* **What the exercise asks**: Across the entries below, tally every line that holds the string "assets" and reply with the number only.

------------------------------------------------

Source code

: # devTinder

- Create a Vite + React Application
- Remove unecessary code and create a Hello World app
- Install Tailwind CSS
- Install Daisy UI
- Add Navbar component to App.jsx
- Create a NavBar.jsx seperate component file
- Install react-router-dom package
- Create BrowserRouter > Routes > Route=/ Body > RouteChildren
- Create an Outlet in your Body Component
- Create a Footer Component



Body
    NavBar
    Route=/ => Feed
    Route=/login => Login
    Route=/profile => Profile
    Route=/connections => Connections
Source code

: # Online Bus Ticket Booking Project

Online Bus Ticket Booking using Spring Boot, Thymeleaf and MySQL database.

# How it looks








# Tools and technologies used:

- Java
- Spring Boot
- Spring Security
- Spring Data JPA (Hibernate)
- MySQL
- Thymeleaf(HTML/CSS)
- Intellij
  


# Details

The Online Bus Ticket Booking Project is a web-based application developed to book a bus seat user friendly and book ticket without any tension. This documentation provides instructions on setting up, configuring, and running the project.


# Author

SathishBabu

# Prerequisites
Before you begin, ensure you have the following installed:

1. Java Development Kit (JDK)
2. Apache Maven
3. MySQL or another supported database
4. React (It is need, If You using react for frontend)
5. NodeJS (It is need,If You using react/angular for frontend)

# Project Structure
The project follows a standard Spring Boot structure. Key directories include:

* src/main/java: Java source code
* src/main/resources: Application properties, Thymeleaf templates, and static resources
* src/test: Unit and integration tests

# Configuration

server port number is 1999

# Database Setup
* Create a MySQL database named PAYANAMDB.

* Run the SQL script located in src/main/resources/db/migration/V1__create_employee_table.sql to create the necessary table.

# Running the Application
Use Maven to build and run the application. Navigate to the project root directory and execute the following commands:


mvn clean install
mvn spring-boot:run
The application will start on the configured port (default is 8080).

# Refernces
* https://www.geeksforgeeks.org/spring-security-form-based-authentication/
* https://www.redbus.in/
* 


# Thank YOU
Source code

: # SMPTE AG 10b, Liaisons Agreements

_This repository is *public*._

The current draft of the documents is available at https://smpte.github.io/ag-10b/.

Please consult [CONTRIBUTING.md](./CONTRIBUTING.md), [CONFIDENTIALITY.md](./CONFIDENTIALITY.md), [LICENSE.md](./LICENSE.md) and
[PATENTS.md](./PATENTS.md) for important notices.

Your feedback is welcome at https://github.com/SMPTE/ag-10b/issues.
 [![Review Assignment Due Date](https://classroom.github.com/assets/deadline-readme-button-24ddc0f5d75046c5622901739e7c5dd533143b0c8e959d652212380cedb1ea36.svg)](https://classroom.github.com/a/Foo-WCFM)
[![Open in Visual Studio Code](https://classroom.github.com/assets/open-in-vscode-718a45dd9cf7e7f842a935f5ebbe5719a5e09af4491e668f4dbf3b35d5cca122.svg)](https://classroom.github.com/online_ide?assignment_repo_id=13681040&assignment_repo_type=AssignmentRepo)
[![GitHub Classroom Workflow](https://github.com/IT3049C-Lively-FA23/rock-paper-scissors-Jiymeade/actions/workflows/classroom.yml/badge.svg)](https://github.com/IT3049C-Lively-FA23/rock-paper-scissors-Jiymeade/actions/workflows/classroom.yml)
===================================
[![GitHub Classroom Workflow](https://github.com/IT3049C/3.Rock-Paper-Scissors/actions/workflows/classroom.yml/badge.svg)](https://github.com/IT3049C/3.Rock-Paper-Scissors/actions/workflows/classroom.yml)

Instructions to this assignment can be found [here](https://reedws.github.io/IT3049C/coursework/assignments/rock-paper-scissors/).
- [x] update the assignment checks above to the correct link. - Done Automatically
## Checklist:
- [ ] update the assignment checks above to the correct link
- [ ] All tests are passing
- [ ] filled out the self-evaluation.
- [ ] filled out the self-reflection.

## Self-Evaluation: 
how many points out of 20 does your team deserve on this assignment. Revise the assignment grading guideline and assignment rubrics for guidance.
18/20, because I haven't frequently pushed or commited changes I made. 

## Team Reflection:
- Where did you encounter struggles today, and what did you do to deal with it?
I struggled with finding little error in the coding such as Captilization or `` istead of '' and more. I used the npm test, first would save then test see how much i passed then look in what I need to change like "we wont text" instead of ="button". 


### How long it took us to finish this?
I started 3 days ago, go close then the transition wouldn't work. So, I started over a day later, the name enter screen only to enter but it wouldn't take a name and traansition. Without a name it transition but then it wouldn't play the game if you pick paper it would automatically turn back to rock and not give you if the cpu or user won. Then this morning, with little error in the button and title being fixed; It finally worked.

------------------------------------------------

* **Your response**: 2